Data for processing:

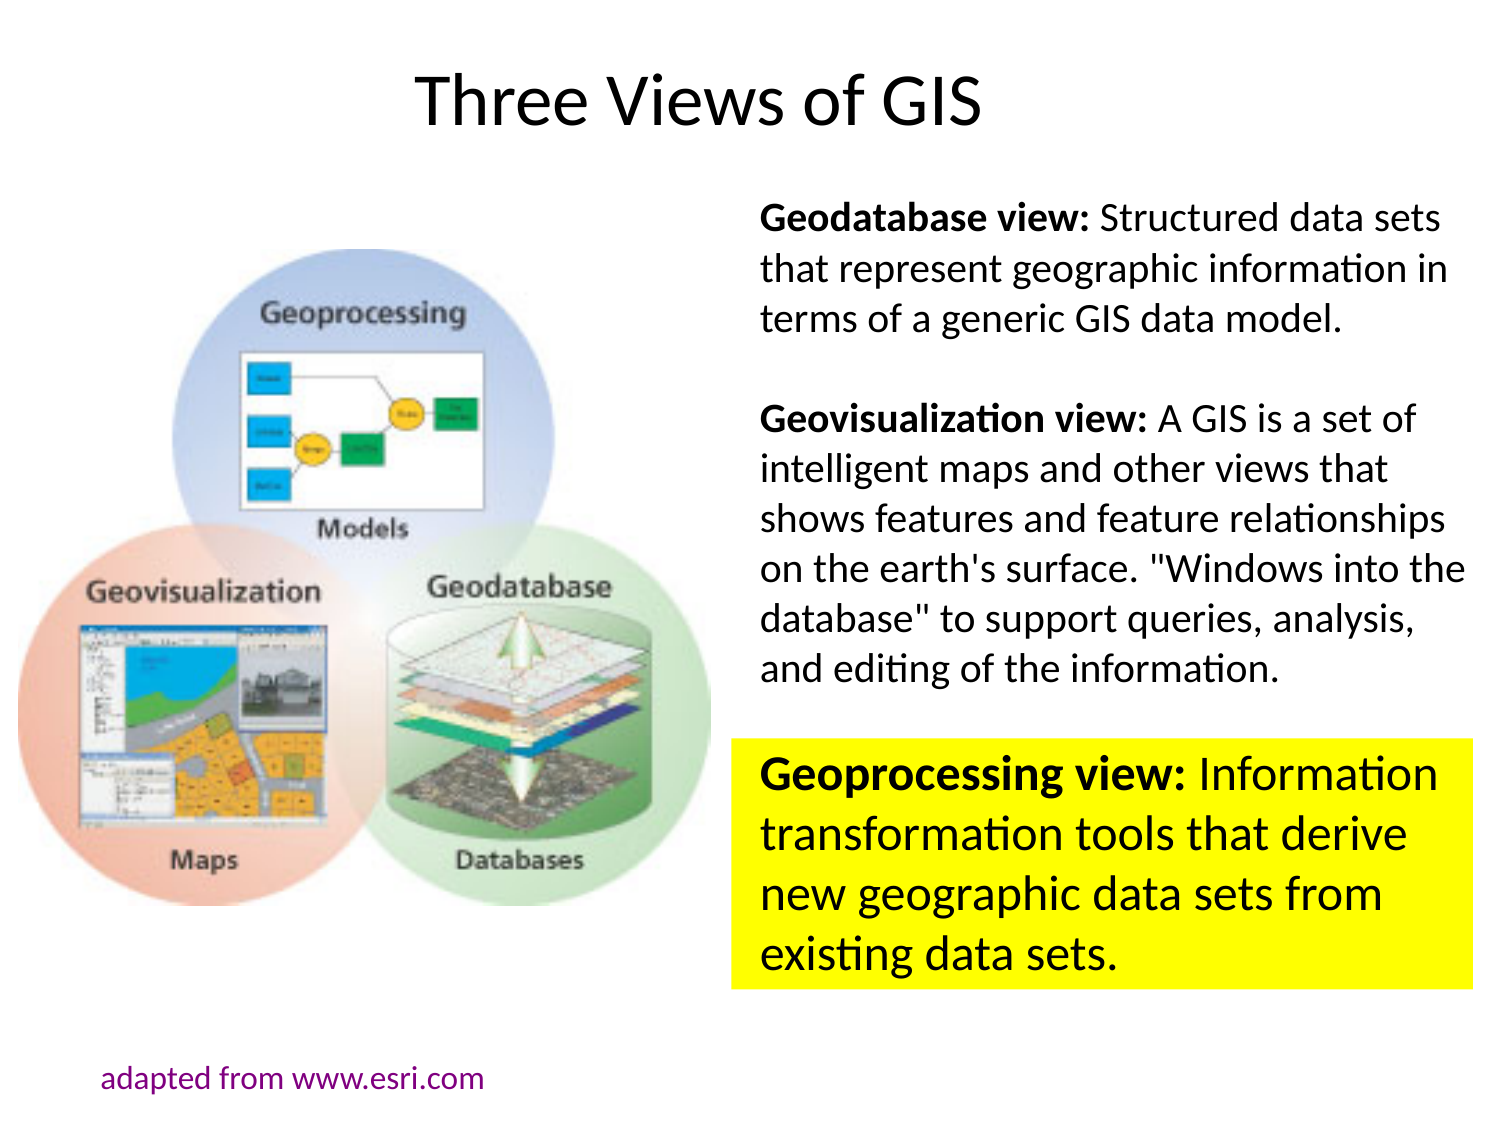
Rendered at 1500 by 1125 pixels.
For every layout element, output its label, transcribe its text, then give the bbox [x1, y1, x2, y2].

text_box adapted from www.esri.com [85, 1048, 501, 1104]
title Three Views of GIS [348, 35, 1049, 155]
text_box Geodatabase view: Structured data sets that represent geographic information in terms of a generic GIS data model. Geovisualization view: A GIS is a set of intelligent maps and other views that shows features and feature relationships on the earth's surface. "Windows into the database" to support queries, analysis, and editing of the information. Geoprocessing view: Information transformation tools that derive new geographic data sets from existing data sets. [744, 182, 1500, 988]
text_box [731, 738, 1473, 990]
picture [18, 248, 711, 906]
* * *
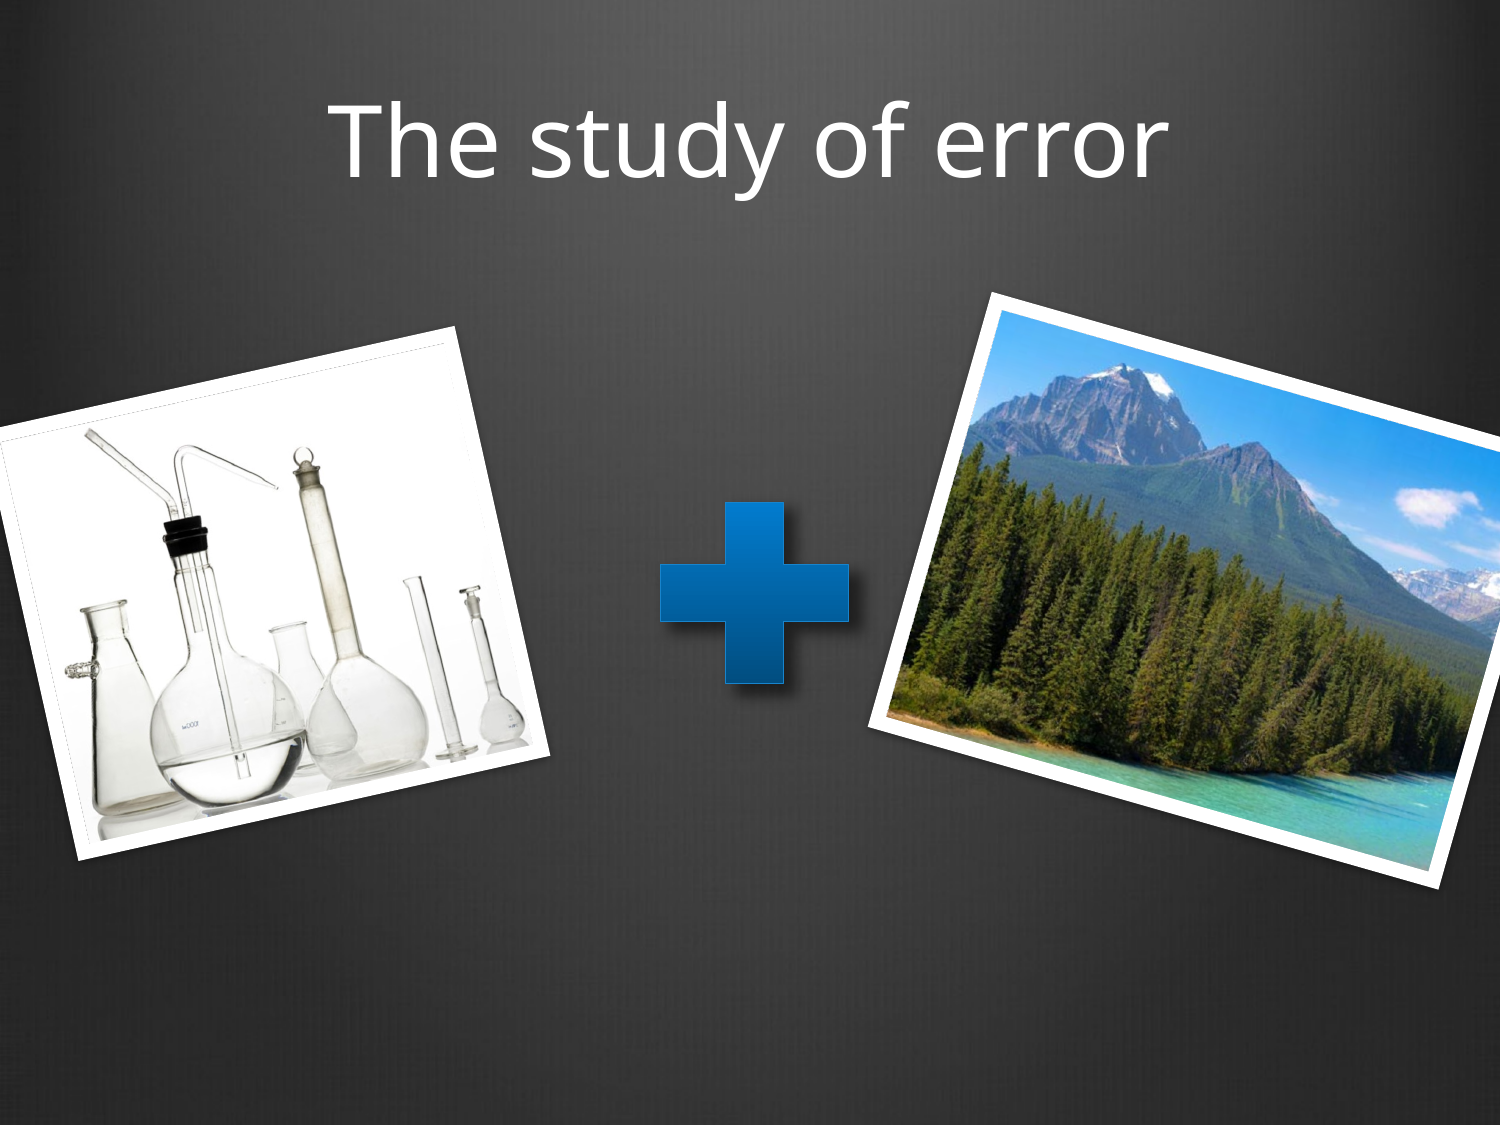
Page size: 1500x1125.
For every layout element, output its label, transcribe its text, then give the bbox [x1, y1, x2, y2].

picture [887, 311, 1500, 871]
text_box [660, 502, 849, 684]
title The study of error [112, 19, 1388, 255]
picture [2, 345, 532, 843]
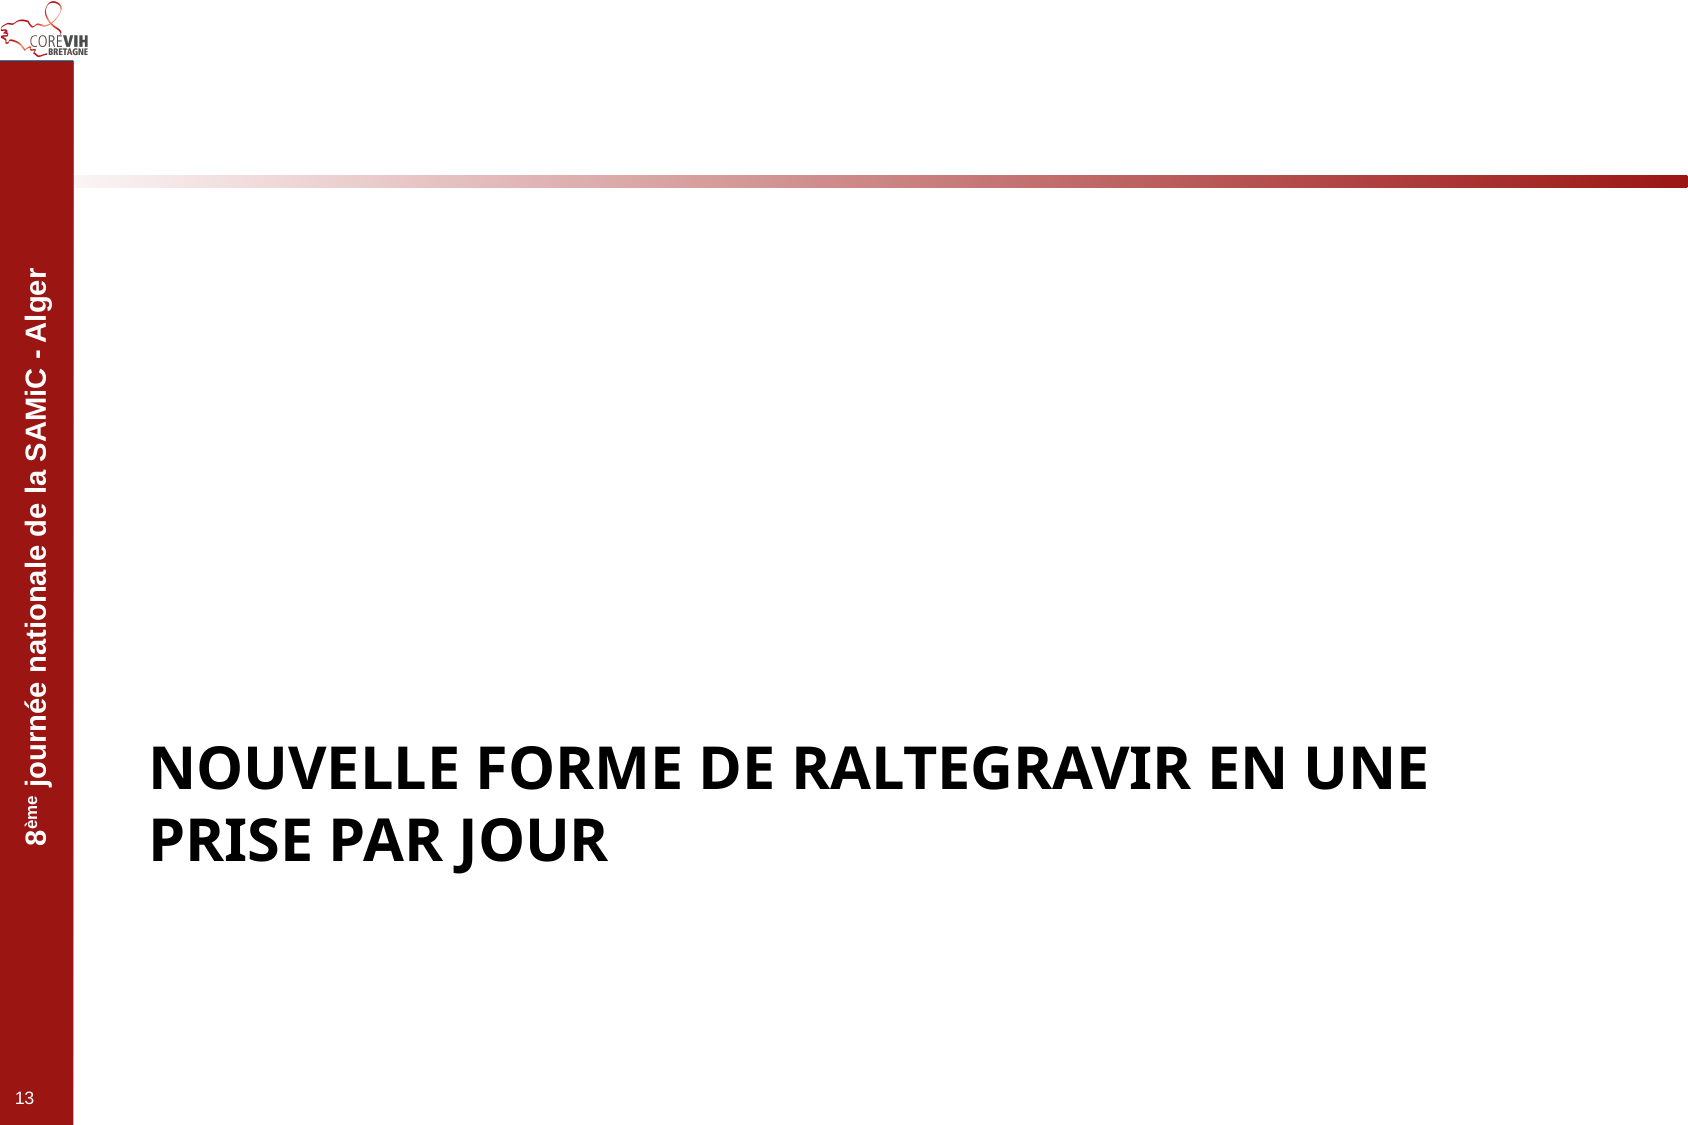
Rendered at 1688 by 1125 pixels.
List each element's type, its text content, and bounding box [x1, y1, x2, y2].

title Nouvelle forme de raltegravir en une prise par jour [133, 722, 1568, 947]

Aim of the exercise:
Wherever the string "pixels" appears in the records above, copy the line it sits in.

Finished task:
Rendered at 1500 by 1125 pixels.
Rendered at 1688 by 1125 pixels.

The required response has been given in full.